Definitely discovering. It´s all there. The artist just decides, selects, picks.
This image often helps me, an idea is not an unstabile spark in my head (although it can be, but that´s my brain) but it´s there, it waits for me, almost in a patient way, waits to hopefully be discovered by me.
Often, while writing, new ideas and alternative roads will open themselves up, pulling and pushing the creator in a different direction. Does this happen to you, too, and how do you deal with it? What do you do with these ideas?
This definitely happens to me. And I welcome these ideas and roads – under the premise that I do know where I am heading to.
As as long as I feel sure about the overall idea and direction, I love to go down these roads and I am curious and willing to change details in the initial form.
When you're in the studio to record a piece, how important is the actual performance and the moment of performing the song still in an age where so much can be “done and fixed in post?“
“Fixing in post” is just procrastination and avoidance of the effort to know what you really want. There will be enough things to be fixed in post but you can only work on things that are there already.
Even recording a solo piece is usually a collaborative process. Tell me about the importance of trust between the participants, personal relationships between musicians and engineers and the freedom to perform and try things – rather than gear, technique or “chops” - for creating a great piece of music.
Talking about recording and mixing film music in my case, the trustful collaboration with long time partners like my engineers who record and mix my film scores is crucial to me. This connection is far more than job related, it is a kind of professional friendship and agreement over a lot of artistical views, processes and reflexes, we learned together.
Even when working with musicians in a classical context I always choose the approach of working together to achieve something over a hierarchical top-to-bottom atmosphere.
I truly believe that the way of personal communication is mirrored in the musical result of a performance or a recording.
Lorenz Dangel Interview Image by Severin Vogl
After finishing a piece or album and releasing something into the world, there can be a sense of emptiness. Can you relate to this – and how do you return to the state of creativity after experiencing it?

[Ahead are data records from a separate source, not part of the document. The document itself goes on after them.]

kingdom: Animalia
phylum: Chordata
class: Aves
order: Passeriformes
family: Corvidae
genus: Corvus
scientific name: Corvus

When I was younger this moment hit me hard. Not sure why it changed. I guess I learned better to let go and to trust that the music will find its way.

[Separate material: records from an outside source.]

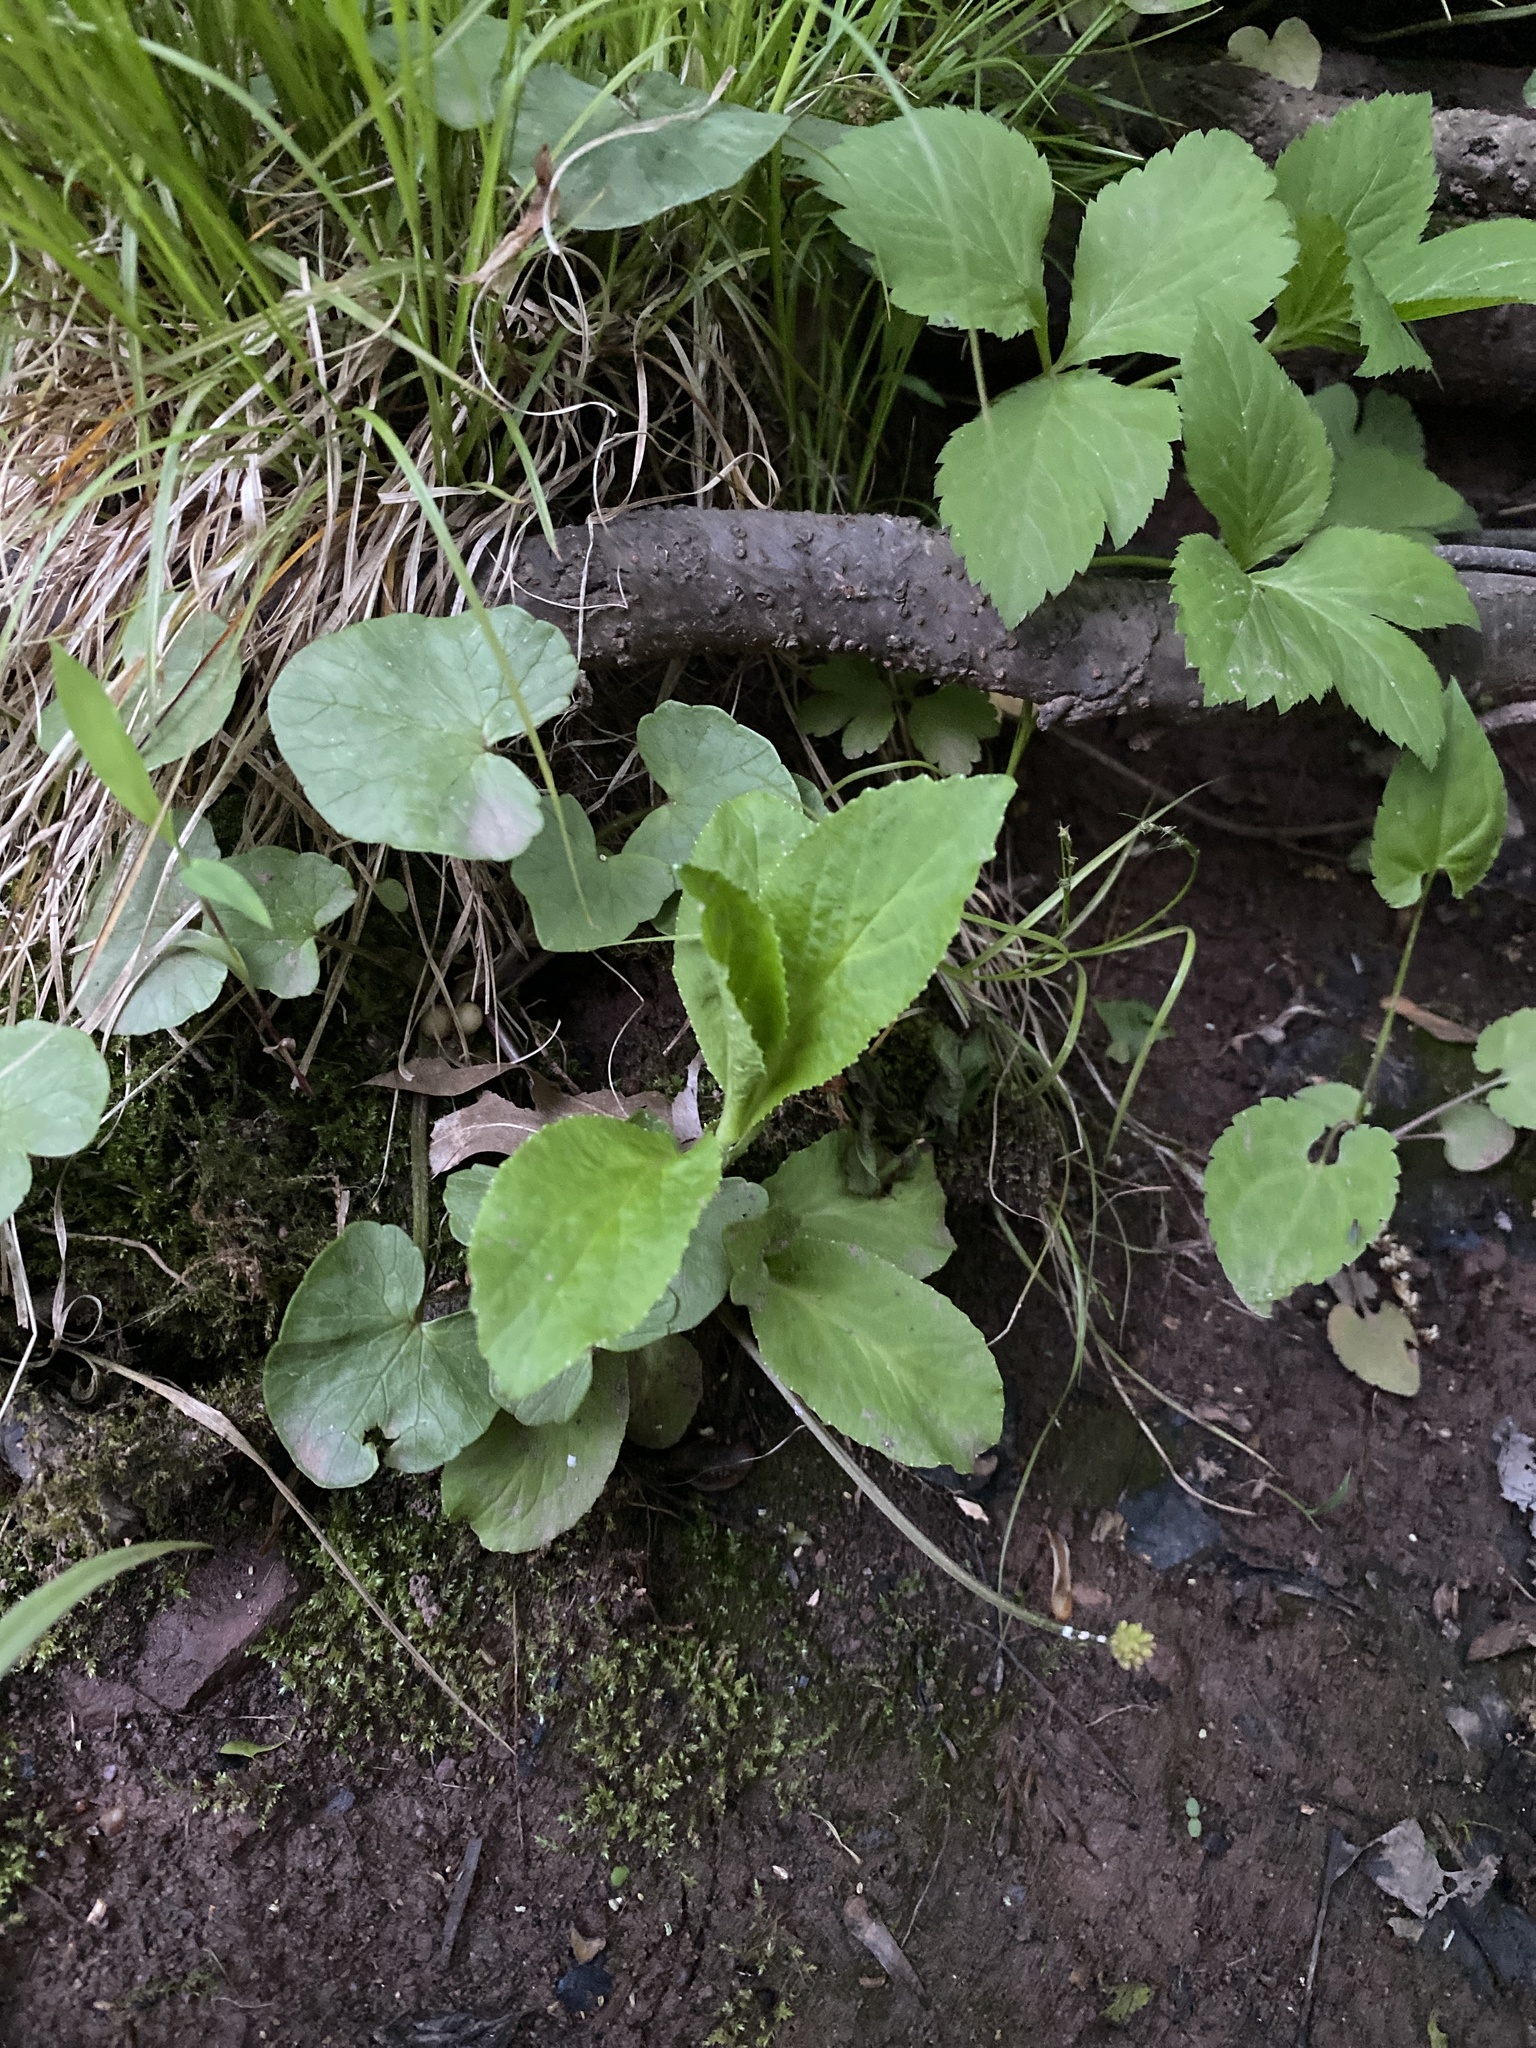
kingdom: Plantae
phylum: Tracheophyta
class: Magnoliopsida
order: Asterales
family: Campanulaceae
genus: Lobelia
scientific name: Lobelia inflata
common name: Indian tobacco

Funny detail, in quite some cases I like some other music of mine better than the pieces which became successful or well known.

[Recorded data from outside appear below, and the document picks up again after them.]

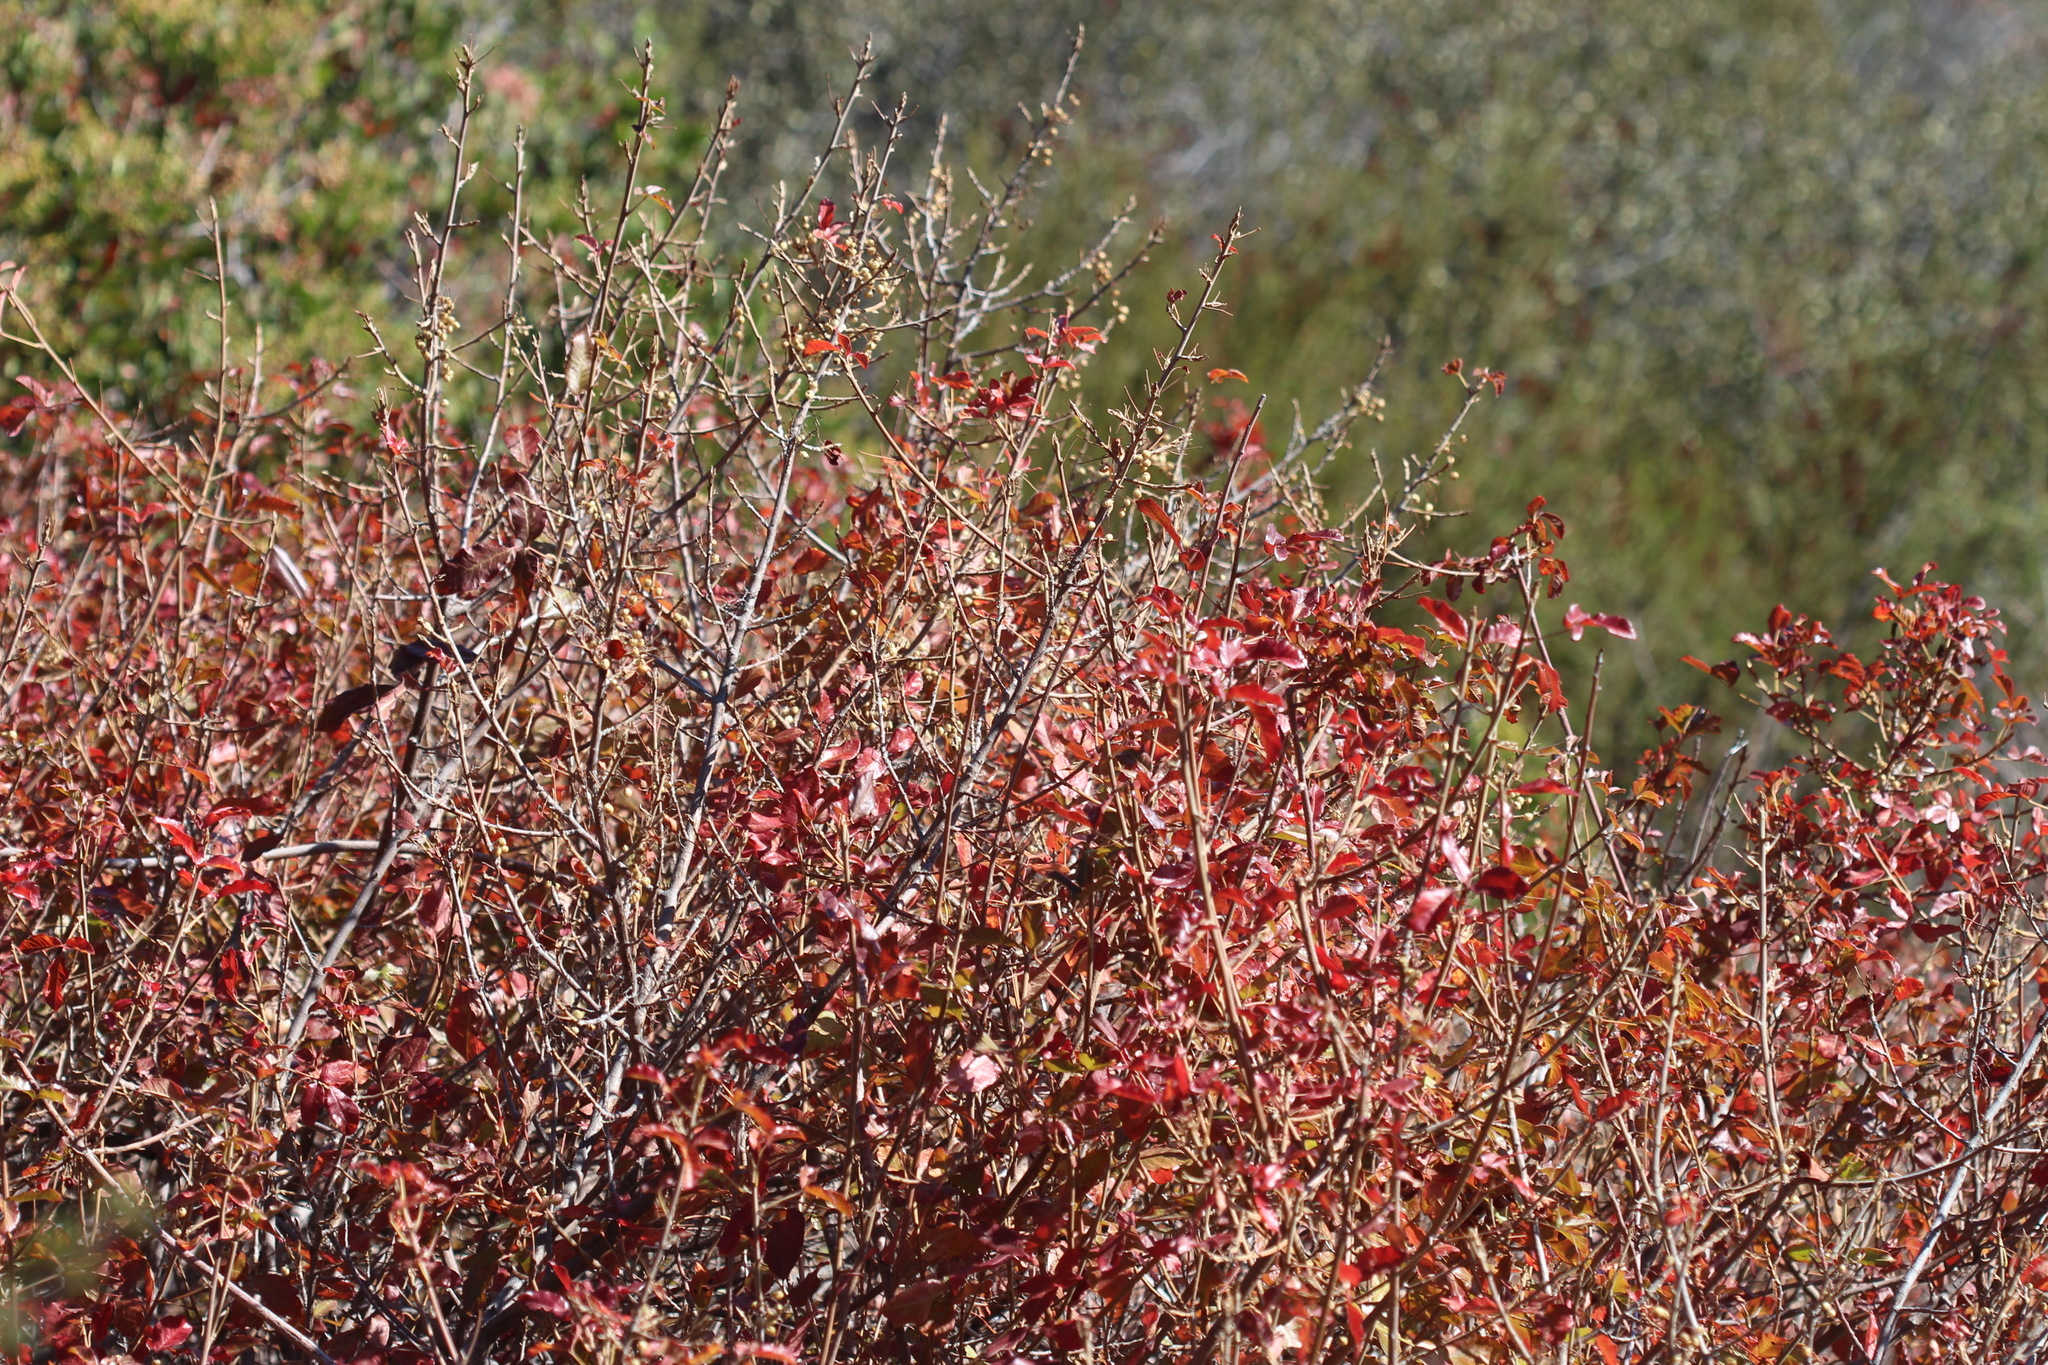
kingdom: Plantae
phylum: Tracheophyta
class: Magnoliopsida
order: Sapindales
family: Anacardiaceae
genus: Toxicodendron
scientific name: Toxicodendron diversilobum
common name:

Creativity can reach many different corners of our lives. Do you personally feel as though writing a piece of music is inherently different from something like making a great cup of coffee? What do you express through music that you couldn't or wouldn't in more 'mundane' tasks?
When I watch my barista friend in my morning's coffee place I am fascinated by the perfection and routine in a positive way he shows when making coffee. And I am jealous because he doesn’t have to decide every time which colour his coffee should have, which cup, wether he should try to add beer or maybe he should serve it in a plastic bag.
As a composer one has the freedom and the burden to have every possibility. Which note, how long, which instrument, how loud, how fast, which playing technique. And that´s one note … – I love the art of a good cup of coffee.